Report only how many lines below include "Steve".
(Exercise input begins)
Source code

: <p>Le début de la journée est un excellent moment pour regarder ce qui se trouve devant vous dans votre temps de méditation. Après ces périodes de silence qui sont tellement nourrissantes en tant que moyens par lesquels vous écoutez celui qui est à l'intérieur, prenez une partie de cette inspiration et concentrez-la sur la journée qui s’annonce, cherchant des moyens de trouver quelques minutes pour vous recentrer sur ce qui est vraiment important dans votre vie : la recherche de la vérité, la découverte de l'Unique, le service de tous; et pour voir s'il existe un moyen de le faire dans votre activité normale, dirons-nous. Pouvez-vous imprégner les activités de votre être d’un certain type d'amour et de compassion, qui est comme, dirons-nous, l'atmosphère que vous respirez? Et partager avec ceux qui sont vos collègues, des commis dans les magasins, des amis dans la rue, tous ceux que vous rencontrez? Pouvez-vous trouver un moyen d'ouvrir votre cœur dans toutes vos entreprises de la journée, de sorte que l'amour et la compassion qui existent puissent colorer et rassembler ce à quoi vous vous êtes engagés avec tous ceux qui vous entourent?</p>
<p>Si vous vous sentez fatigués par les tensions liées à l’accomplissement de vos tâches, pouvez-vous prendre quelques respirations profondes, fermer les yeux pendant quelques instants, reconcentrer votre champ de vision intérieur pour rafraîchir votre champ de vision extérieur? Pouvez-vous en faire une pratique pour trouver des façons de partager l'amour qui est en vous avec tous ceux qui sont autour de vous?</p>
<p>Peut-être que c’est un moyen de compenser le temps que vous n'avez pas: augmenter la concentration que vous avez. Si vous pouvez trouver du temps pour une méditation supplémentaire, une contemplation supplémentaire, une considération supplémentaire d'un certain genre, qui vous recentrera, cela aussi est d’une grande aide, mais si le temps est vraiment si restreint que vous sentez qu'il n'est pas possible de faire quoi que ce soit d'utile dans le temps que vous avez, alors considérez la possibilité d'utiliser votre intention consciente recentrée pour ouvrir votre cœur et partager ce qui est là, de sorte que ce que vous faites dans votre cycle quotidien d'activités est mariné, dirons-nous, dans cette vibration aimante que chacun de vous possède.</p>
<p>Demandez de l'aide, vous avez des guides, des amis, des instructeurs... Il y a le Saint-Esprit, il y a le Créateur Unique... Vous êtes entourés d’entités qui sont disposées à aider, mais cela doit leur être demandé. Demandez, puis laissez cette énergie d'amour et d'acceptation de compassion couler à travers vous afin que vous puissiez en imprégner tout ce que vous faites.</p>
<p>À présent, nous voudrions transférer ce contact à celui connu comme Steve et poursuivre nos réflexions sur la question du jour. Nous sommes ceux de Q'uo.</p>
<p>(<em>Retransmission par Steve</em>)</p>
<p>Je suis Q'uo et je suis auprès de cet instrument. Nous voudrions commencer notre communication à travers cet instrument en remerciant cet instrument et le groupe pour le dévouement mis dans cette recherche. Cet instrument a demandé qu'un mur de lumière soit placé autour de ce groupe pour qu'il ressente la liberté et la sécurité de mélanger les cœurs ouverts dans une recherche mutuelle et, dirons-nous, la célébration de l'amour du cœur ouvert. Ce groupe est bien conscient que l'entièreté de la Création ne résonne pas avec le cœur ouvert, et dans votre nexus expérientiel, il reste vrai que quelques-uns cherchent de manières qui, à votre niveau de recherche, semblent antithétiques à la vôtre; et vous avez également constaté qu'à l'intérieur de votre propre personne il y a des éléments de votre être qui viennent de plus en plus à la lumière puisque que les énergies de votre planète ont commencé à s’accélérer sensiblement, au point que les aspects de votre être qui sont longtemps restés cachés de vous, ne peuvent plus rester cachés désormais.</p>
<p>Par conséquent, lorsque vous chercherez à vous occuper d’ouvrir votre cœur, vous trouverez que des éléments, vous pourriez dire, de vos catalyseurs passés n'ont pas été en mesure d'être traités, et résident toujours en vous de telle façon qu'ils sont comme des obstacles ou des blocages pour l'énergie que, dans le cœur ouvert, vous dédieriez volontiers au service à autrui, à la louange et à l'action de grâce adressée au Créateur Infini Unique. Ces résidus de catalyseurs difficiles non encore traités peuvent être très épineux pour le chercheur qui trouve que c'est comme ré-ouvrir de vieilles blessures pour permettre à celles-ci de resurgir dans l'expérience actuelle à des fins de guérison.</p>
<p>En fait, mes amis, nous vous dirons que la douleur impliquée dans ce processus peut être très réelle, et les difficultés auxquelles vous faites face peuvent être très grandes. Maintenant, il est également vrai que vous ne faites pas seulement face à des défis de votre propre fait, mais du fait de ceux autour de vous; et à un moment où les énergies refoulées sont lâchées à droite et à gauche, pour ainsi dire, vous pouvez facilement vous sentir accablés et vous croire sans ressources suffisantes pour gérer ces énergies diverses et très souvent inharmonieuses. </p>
(Exercise input ends)
Solution — 2